• _SELECTED PASSAGE_
Segment Open

= Gunnar Ring Amundsen =

Norwegian engineer and businessperson

Gunnar Ring Amundsen (12 July 1894 – 11 December 1972) was a Norwegian engineer and businessperson.

He was born in Vestre Aker as a son of Axel Amundsen (1856–1939) and Caroline Cathrine Marie Ring (1869–1949). He underwent schooling at Thunes Mekaniske Verksted from 1913 to 1915, then later in Ilmenau, at the Massachusetts Institute of Technology and in Brazil from 1921 to 1922. In 1922 he married Alice Eisenbach, the eldest daughter of Brazilian factory owner Yorge Eisenbach.

In 1922 he was hired at Vulkan Jernstøberi og Mekaniske Verksted. He worked as the chief executive officer of the company from 1939 to 1964. He was also a delegate to the United Nations Economic and Social Council in 1946. He chaired the employers' association Mekaniske verksteders landsforening from 1947 to 1951, having been a board member since 1930, and chaired Støperienes landsforening from 1929 to 1938 and 1946 to 1948. In the national Norwegian Employers' Confederation he was a central board member from 1938 to 1959, then deputy chairman from 1964 to his death. In the national Federation of Norwegian Industries he was a board member from 1937 to 1942 and 1948 to 1952.

He was the chairman of Vulkan from 1939 to his death, of Norges Standardiseringsforbund from 1948 to 1962 (board member since 1931), of Osterhausgates Trevarefabrikk from 1944 to 1957, of Industrikontroll from 1948 to 1965, of Elektrisk Bureau from 1955 to 1965 (board member since 1949), of Norsk Kabelfabrik from 1955 to 1965.

He was decorated as a Knight of the Brazilian Order of the Southern Cross. He died in December 1972 and was buried in Vår Frelsers gravlund.

Segment Closed

Stored data entries:

Segment Open

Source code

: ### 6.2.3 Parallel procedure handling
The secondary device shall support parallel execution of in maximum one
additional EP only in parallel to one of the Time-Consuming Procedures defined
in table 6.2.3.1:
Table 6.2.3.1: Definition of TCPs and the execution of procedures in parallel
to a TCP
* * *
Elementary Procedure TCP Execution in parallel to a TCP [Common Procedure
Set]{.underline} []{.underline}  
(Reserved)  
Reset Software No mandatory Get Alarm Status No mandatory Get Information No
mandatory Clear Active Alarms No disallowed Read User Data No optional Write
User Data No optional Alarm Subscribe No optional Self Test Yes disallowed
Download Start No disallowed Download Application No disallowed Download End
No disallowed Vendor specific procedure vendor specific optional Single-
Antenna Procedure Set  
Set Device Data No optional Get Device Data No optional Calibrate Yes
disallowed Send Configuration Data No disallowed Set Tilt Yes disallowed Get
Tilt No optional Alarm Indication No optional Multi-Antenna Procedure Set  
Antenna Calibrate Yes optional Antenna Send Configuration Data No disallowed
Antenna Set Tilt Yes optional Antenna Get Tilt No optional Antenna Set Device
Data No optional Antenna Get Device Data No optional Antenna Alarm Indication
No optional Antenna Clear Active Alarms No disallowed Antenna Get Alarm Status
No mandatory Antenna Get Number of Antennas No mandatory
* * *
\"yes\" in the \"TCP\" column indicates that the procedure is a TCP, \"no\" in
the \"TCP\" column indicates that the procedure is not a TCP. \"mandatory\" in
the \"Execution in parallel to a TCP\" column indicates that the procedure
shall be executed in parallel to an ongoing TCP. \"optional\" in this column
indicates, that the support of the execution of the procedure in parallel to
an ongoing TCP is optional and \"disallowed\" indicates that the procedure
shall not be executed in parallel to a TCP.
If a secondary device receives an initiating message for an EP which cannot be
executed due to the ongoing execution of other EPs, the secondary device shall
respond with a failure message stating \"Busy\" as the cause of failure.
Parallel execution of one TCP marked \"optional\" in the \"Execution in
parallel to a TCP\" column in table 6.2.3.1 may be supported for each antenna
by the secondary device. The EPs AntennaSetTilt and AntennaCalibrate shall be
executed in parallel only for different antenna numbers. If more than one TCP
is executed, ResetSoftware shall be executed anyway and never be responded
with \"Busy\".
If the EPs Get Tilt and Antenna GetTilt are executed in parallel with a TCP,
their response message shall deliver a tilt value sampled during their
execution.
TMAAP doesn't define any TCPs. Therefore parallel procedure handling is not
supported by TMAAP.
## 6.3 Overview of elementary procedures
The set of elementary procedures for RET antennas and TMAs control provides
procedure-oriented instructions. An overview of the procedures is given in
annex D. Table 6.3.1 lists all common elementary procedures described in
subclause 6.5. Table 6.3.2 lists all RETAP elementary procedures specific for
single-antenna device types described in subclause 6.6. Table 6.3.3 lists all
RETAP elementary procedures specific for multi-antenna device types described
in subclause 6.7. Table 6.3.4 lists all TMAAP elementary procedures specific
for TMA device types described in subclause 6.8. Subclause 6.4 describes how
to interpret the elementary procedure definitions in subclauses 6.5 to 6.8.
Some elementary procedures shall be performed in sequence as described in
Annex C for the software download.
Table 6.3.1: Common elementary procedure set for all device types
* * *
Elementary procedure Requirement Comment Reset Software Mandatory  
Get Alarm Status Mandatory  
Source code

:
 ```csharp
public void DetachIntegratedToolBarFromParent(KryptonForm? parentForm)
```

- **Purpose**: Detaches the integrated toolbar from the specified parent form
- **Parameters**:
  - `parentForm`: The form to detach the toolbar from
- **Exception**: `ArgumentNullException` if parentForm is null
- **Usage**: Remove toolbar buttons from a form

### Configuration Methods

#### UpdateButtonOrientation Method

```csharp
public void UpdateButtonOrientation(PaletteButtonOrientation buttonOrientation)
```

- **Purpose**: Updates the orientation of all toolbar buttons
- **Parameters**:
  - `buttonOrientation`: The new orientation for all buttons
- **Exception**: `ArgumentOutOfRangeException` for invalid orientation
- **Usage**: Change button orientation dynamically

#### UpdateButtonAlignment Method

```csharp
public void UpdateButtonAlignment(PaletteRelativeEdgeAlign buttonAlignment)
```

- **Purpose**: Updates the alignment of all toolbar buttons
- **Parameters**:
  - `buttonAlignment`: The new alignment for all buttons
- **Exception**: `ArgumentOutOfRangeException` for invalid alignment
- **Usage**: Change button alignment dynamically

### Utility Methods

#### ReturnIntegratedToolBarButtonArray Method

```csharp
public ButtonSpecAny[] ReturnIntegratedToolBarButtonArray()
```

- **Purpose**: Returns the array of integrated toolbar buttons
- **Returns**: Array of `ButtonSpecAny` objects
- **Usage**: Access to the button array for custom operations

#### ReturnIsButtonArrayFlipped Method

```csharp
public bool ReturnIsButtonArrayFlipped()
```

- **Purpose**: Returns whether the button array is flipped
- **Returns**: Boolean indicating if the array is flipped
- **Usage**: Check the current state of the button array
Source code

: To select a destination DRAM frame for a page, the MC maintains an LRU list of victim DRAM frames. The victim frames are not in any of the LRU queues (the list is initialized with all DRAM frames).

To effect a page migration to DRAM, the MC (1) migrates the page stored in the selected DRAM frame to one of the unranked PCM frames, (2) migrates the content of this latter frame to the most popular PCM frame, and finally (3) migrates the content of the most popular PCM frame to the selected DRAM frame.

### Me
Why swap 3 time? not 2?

Segment Closed

• _ACTIVITY_
In the biography of Gunnar Ring Amundsen, which years did he serve as chief executive officer of Vulkan Jernstøberi og Mekaniske Verksted?

• _PROBLEM SOLUTION_
From 1939 to 1964.